Flyers radio color commentator Steve Coates labeled Thursday’s scoreless first period between the Flyers and Stars as “nondescript” hockey.

Welcome to the new NHL, the Nondescript Hockey League.  

The NHL’s regular season is evolving into a product that looks more and more like an amplified version of an All-Star Game with a lot of skating and shooting and very little checking.

“Either with the puck or without the puck, I don’t know if there was a hit thrown by either team in that first period,” Stars head coach Jim Montgomery said, describing the first 20 minutes of the Flyers’ 2-1 win.

Interestingly, according to the official stat keepers, somehow the Flyers and Stars managed to register 12 first-period hits between the two teams, which started with Travis Konecny bumping Esa Lindell just six seconds after the opening face-off.

As fighting has been almost entirely phased out of the game over the past ten years, one can only wonder if hitting and checking is following a similar trajectory. Apparently, we’ve now reached a point where just the definition of a hit, especially a clean one, isn’t so clear cut any longer.  

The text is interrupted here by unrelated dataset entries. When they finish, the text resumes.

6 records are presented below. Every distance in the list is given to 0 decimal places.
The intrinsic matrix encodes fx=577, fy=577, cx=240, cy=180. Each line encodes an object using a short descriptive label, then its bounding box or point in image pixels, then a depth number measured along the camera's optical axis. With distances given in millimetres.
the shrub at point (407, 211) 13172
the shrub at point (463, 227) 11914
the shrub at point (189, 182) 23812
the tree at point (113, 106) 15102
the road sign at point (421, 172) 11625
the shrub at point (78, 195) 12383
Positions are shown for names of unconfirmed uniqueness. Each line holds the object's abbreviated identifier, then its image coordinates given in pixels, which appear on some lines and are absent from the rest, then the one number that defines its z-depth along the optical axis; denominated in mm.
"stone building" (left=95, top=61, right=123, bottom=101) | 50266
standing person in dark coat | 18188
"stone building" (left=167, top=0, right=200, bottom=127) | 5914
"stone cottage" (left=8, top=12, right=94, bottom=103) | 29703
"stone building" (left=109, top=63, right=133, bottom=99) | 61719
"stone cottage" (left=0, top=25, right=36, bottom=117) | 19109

“I don’t know what to say, that’s just the way the league is right now. Every hit, everybody thinks it’s dirty right now,” Flyers defenseman Radko Gudas said. “When I was coming into the league it was way different. Guys were hitting everywhere. That’s a really big change in the sport now.”

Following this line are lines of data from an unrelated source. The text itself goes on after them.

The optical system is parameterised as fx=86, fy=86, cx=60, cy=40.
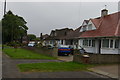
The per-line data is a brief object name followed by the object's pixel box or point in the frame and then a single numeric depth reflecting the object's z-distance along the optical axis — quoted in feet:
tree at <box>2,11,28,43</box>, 95.64
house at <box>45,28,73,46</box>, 72.56
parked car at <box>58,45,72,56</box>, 38.22
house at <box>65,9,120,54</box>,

While the line for what constitutes a clean play from a dirty one has clearly moved toward the direction of making the game safer, Gudas discovered this week that those legal hits according to the rulebook are now no longer tolerable across the league. 

Monday against the Blues, Gudas leveled Alex Steen, knocking him out of the game and leaving the benches to chirp back and forth about the physicality of Gudas’s play.

“I hit Steen at center ice and guys are going after me,” Gudas said. “There’s no hits in the center ice anymore.”

The following night in Washington, Gudas executed a perfectly timed hip check against Capitals center Travis Boyd early in the third period. Moments later, Gudas was immediately jumped by Devante Smith-Pelly, and the two bruisers dropped the gloves and settled their differences. 

Yes, we’ve entered an era in pro hockey where the tolerance level for physical play is now at a level that amounts to being grazed or nudged. Having spent the past nine-plus seasons in the American Hockey League, Flyers coach Scott Gordon believes the standard has been set years ago in the AHL, where guys once sacrificed everything to prove they were NHL-worthy. 

“The way it is now, a hard hit is almost unacceptable by the opposition,” Gordon said.  “Unfortunately, the way players are now, they don’t expect the big hits because they’re too far, few and in between. Because of the pace of the game, it’s nowhere near where it used to be. The game is so much faster. You can skate hard all the way and get there, and next thing you know, it’s now a late hit.”

Some believe it’s a 25-year evolution of the NHL’s instigator rule that was put into effect in the early 90s. 

Others point to concussions to Penguins superstar Sidney Crosby, and most notably Brandon Manning driving Connor McDavid into the boards in 2015 — which led to McDavid’s broken collarbone — as the turning point to where we are now.  

Either way, who initiates the hitting and who deserves to be hit seems to be a touchy subject in today’s touchy-feely game.